The language used by HHS is "disclosures that are merely incidental to an otherwise permissable use or disclosure will not require an accounting." See 67 Fed Reg 53244, bottom of the right column. They start to get back on track in the top of the next page when they note that it is difficult to account for incidental disclosures because you might not even know they are occurring, and that's a good reason to not have to account for them. But at the end of the same paragraph toward the top of page 53245, they say, "In that case, the underlying disclosure [for treatment purposes] is not subject to an accounting and it would be arbitrary to require an accounting for a disclosure that was merely incidental to such a communication." The implication is that the reason the incidental disclosure gets a free pass is because the underlying disclosure got a free pass, and that's not consistent; the incidental disclosure gets a free pass because it's incidental and not primary, regardless of whether the primary disclosure gets a pass (i.e., treatment, payment, and health care operations disclosures) or doesn't (i.e., disclosures for public health purposes).

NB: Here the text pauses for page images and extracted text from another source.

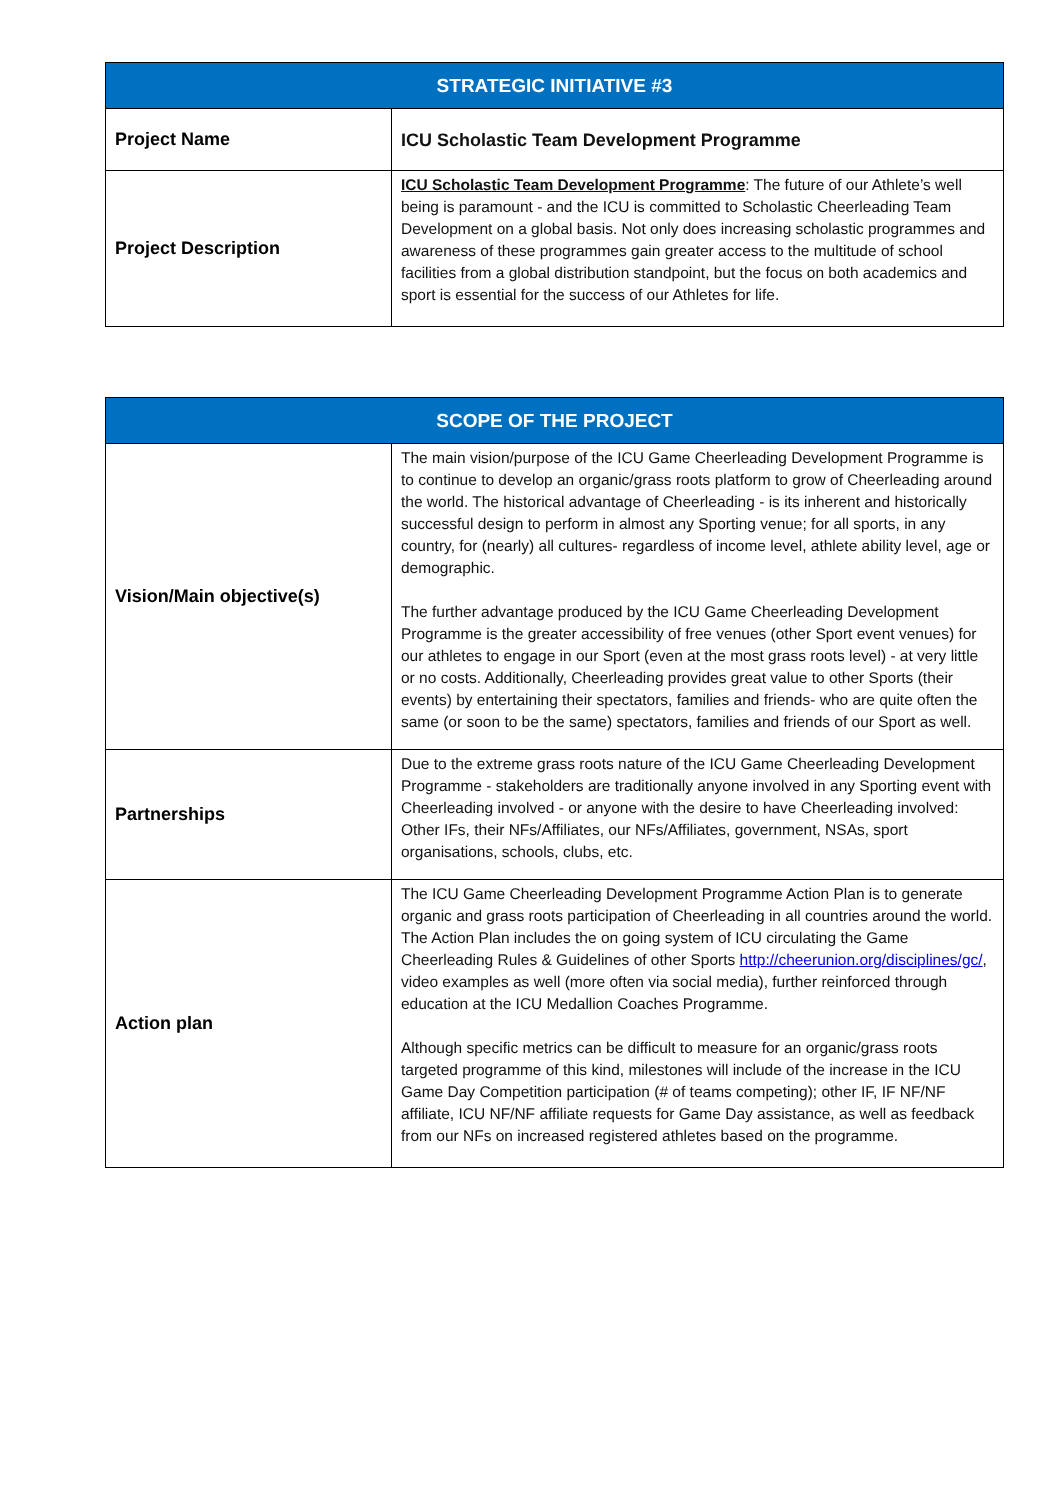| STRATEGIC INITIATIVE #3 | |
| --- | --- |
| Project Name | ICU Scholastic Team Development Programme |
| Project Description | ICU Scholastic Team Development Programme : The future of our Athlete’s well being is paramount - and the ICU is committed to Scholastic Cheerleading Team Development on a global basis. Not only does increasing scholastic programmes and awareness of these programmes gain greater access to the multitude of school facilities from a global distribution standpoint, but the focus on both academics and sport is essential for the success of our Athletes for life. |
| SCOPE OF THE PROJECT | |
| --- | --- |
| Vision/Main objective(s) | The main vision/purpose of the ICU Game Cheerleading Development Programme is to continue to develop an organic/grass roots platform to grow of Cheerleading around the world. The historical advantage of Cheerleading - is its inherent and historically successful design to perform in almost any Sporting venue; for all sports, in any country, for (nearly) all cultures- regardless of income level, athlete ability level, age or demographic. The further advantage produced by the ICU Game Cheerleading Development Programme is the greater accessibility of free venues (other Sport event venues) for our athletes to engage in our Sport (even at the most grass roots level) - at very little or no costs. Additionally, Cheerleading provides great value to other Sports (their events) by entertaining their spectators, families and friends- who are quite often the same (or soon to be the same) spectators, families and friends of our Sport as well. |
| Partnerships | Due to the extreme grass roots nature of the ICU Game Cheerleading Development Programme - stakeholders are traditionally anyone involved in any Sporting event with Cheerleading involved - or anyone with the desire to have Cheerleading involved: Other IFs, their NFs/Affiliates, our NFs/Affiliates, government, NSAs, sport organisations, schools, clubs, etc. |
| Action plan | The ICU Game Cheerleading Development Programme Action Plan is to generate organic and grass roots participation of Cheerleading in all countries around the world. The Action Plan includes the on going system of ICU circulating the Game Cheerleading Rules & Guidelines of other Sports http://cheerunion.org/disciplines/gc/ , video examples as well (more often via social media), further reinforced through education at the ICU Medallion Coaches Programme. Although specific metrics can be difficult to measure for an organic/grass roots targeted programme of this kind, milestones will include of the increase in the ICU Game Day Competition participation (# of teams competing); other IF, IF NF/NF affiliate, ICU NF/NF affiliate requests for Game Day assistance, as well as feedback from our NFs on increased registered athletes based on the programme. |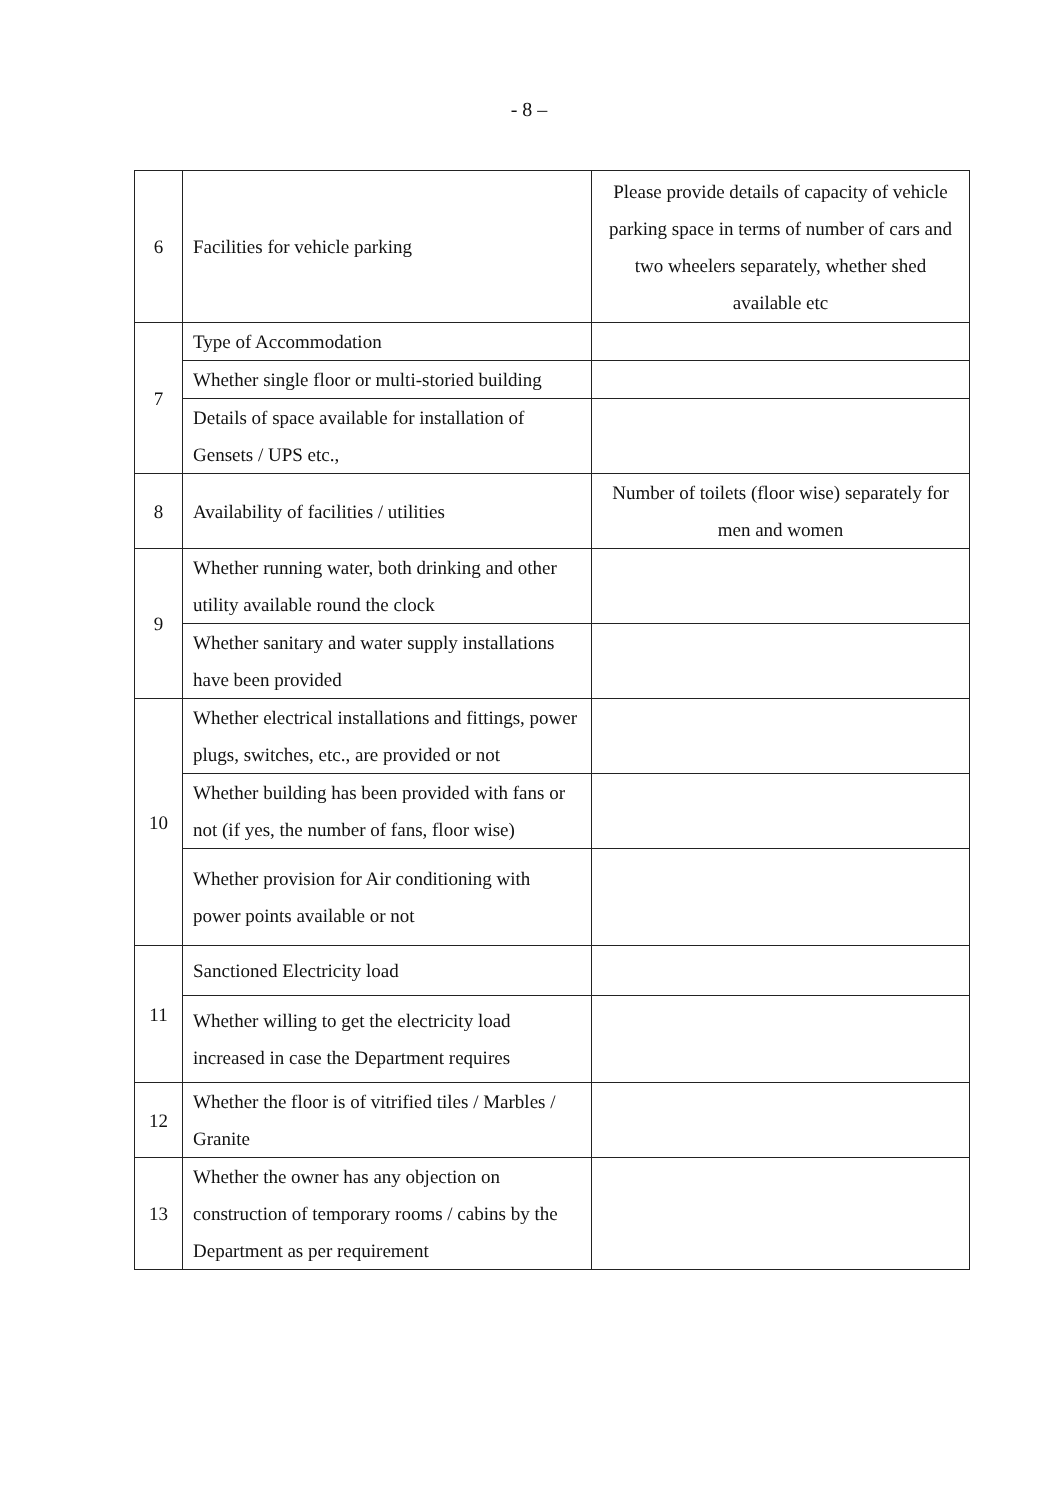- 8 –
| 6 | Facilities for vehicle parking | Please provide details of capacity of vehicle parking space in terms of number of cars and two wheelers separately, whether shed available etc |
| 7 | Type of Accommodation | |
| | Whether single floor or multi-storied building | |
| | Details of space available for installation of Gensets / UPS etc., | |
| 8 | Availability of facilities / utilities | Number of toilets (floor wise) separately for men and women |
| 9 | Whether running water, both drinking and other utility available round the clock | |
| | Whether sanitary and water supply installations have been provided | |
| 10 | Whether electrical installations and fittings, power plugs, switches, etc., are provided or not | |
| | Whether building has been provided with fans or not (if yes, the number of fans, floor wise) | |
| | Whether provision for Air conditioning with power points available or not | |
| 11 | Sanctioned Electricity load | |
| | Whether willing to get the electricity load increased in case the Department requires | |
| 12 | Whether the floor is of vitrified tiles / Marbles / Granite | |
| 13 | Whether the owner has any objection on construction of temporary rooms / cabins by the Department as per requirement | |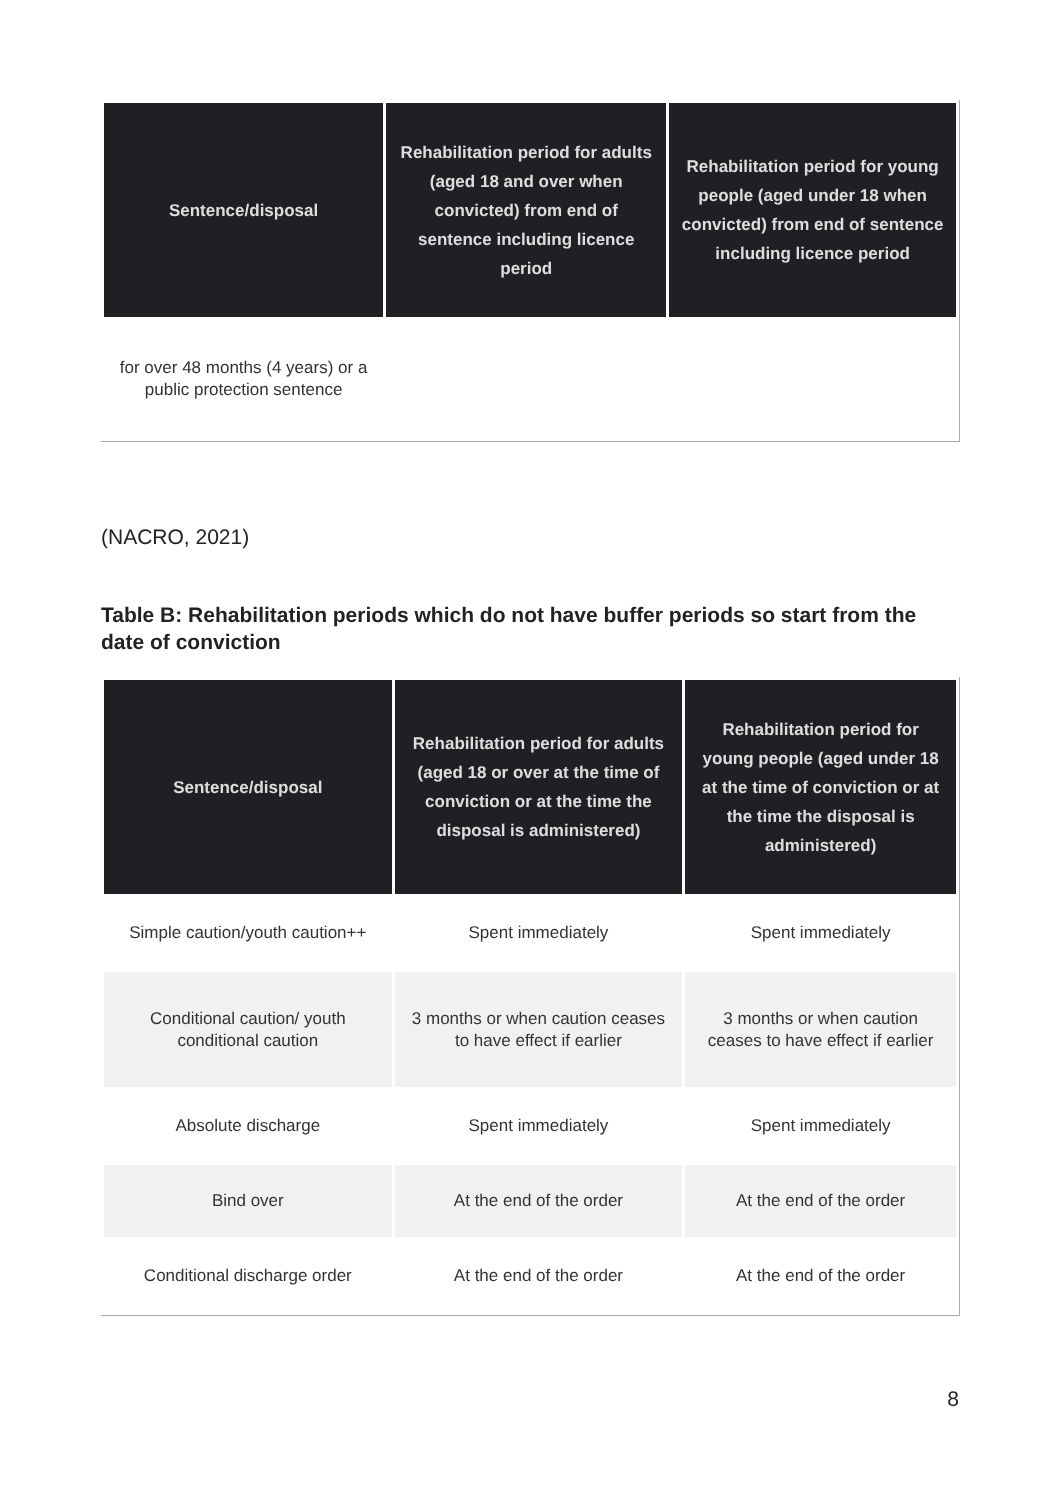| Sentence/disposal | Rehabilitation period for adults (aged 18 and over when convicted) from end of sentence including licence period | Rehabilitation period for young people (aged under 18 when convicted) from end of sentence including licence period |
| --- | --- | --- |
| for over 48 months (4 years) or a public protection sentence | | |
(NACRO, 2021)
Table B: Rehabilitation periods which do not have buffer periods so start from the date of conviction
| Sentence/disposal | Rehabilitation period for adults (aged 18 or over at the time of conviction or at the time the disposal is administered) | Rehabilitation period for young people (aged under 18 at the time of conviction or at the time the disposal is administered) |
| --- | --- | --- |
| Simple caution/youth caution++ | Spent immediately | Spent immediately |
| Conditional caution/ youth conditional caution | 3 months or when caution ceases to have effect if earlier | 3 months or when caution ceases to have effect if earlier |
| Absolute discharge | Spent immediately | Spent immediately |
| Bind over | At the end of the order | At the end of the order |
| Conditional discharge order | At the end of the order | At the end of the order |
8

I still think regardless of the comments, they've blown it with the actual language. The language says you don't have to account for a disclosure that is incident to any disclosure that is permitted (regardless whether it's an "expected" disclosure or not). What they intend is that if you are making a legal disclosure (say, a disclosure to a cancer registry) and there's an incidental disclosure related to that (a bystander overhears the report), the incidental disclosure doesn't need to be reported. However, isn't the disclosure "incident to" itself? That might be a little bit of a stretch, but couldn't you also say the the disclosure to the registry is "incident to" the original disclosure to the patient, the pathologist, etc. for treatment purposes? The regs don't define "incident to" in such a way to limit it to the casual, unintended and tangental disclosures the commentary seems to envision. And the provision itself (164.528(a)(1)(iii)) could have easily outlined that the disclosure itself is not so excepted unless it fits into another exception, but they didn't do so.

I'm a little more comforted that what they intended was to release from the accounting requirement these casual, unintended and tangental disclosures, but still don't like the way it's written.